Dalam sidang yang dipimpin hakim ketua Florence Katharina dan hakim anggota Consilia Palang Ama dan Rahmat Aries, Rabu, 13 September 2023. Hakim ketua Florence Katharina, meminta agar saksi ahli tidak membuat pendapat yang rancu. Dia mengaku bingung karena kepastian hukum yang mana yang dimaksud saksi ahli.
"Jadi jangan buat pendapat yang rancu. Bagaimana pemahaman saudara terkait pasal 105 (3) UU PT. Saya bingung, kepastian yang mana? Ini dicatat sehingga tidak rancu, " tandasnya.
Baca Juga: Mulai Rabu ini, Hanya Siswa yang kenakan Seragam Pramuka, ASN Pemprov NTT Hitam Putih
Menurut dia, seseorang yang di pecat seharusnya mendapat pemberitahuan terlebih dahulu, sehingga dia bisa melakukan pembelaan diri, dan mempertanggungkawabkan apa yang menyebabkan dirinya di pecat.
"Seharusnya dia diberitahu bahwa akan diberhentikan, sehingga dia siap membela diri, " katanya.
Bahkan dia mencontohkan jika dirinya di pecat tanpa pemberitahuan awal atau secara mendadak tentunya akan mengalami syok, dan tidak siap melakukan pembelaan diri. "Undangan untuk RUPS bukan pemberhentian, pasti saya syok," katanya.
Jadi, katanya, yang dicari saat ini adalah aturan, terkait pemberhentian Izhak Rihi, apakah sudah sesuai aturan.

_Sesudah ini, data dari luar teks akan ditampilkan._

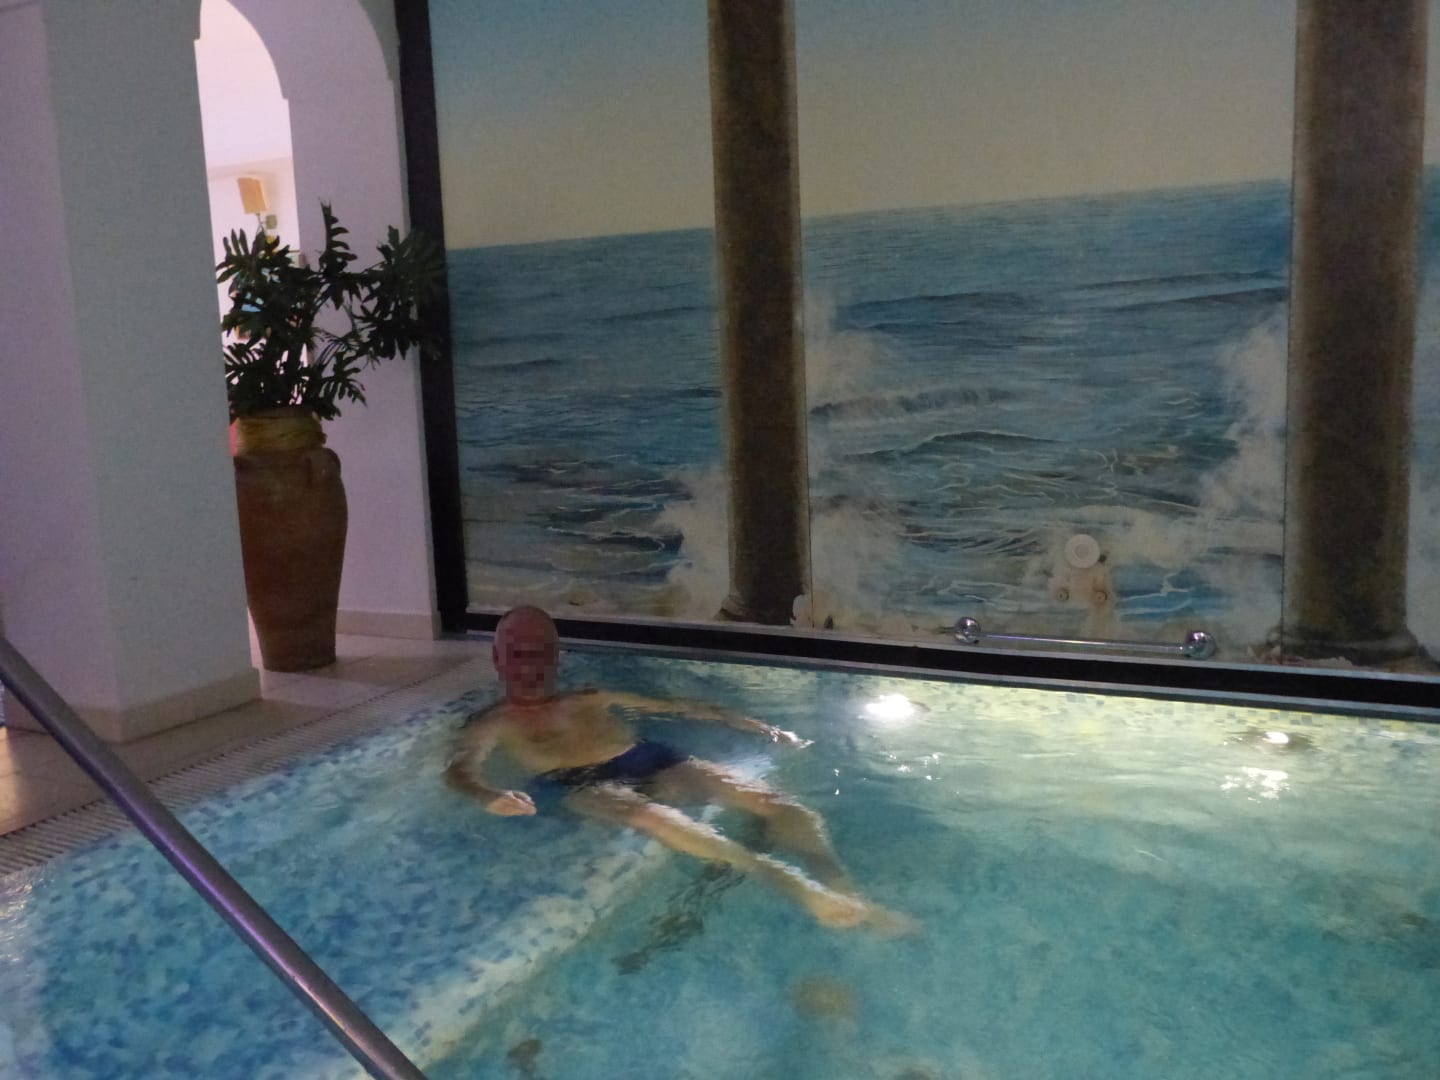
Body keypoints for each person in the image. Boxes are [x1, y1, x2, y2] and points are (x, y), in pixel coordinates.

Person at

"Kita mau cari aturannya saja, betul tidak, sah tidak pemberhentian izhak Rihi. Apakah sudah sesuai alur, " pungkasnya.
Baca Juga: Pesan Penjabat Gubernur NTT kepada Pengurus BAMAG LKKI
Sebelumnya saksi ahli yang dihadirkan tergugat pemegang saham Bank NTT, Joneri Bukit menilai pemberhentian Mantan Dirut Bank NTT, saksi ahli menilai pemecatan itu sudah tepat, karena sudah diberikan kesempatan untuk membela diri. Namun tidak digunakan dalam kurun waktu tertentu, sehingga gugatan ini tidak sah.
"Apalagi yang di pecat sudah menerima haknya setelah di pecat, sehingga dianggap menerima pemecatan yang dilakukan oleh perusahaan," jelasnya.
Dia menambahkan pihak yang di pecat sudah diberi kesempatan untuk membela diri, karena waktunya terlalu panjang, sehingga dianggap pihak yang di pecat menerimanya, sehingga dinilai tidak patut untuk mengajukan gugatan.
"Biasanya ada batas waktu pembelaan diri bagi pihak yang di pecat. Dia sudah diberikan waktu yang cukup. Saya mencontohkan proses tender proyek yang punya batas waktu antara 7 hari hingga 30 hari, " jelasnya.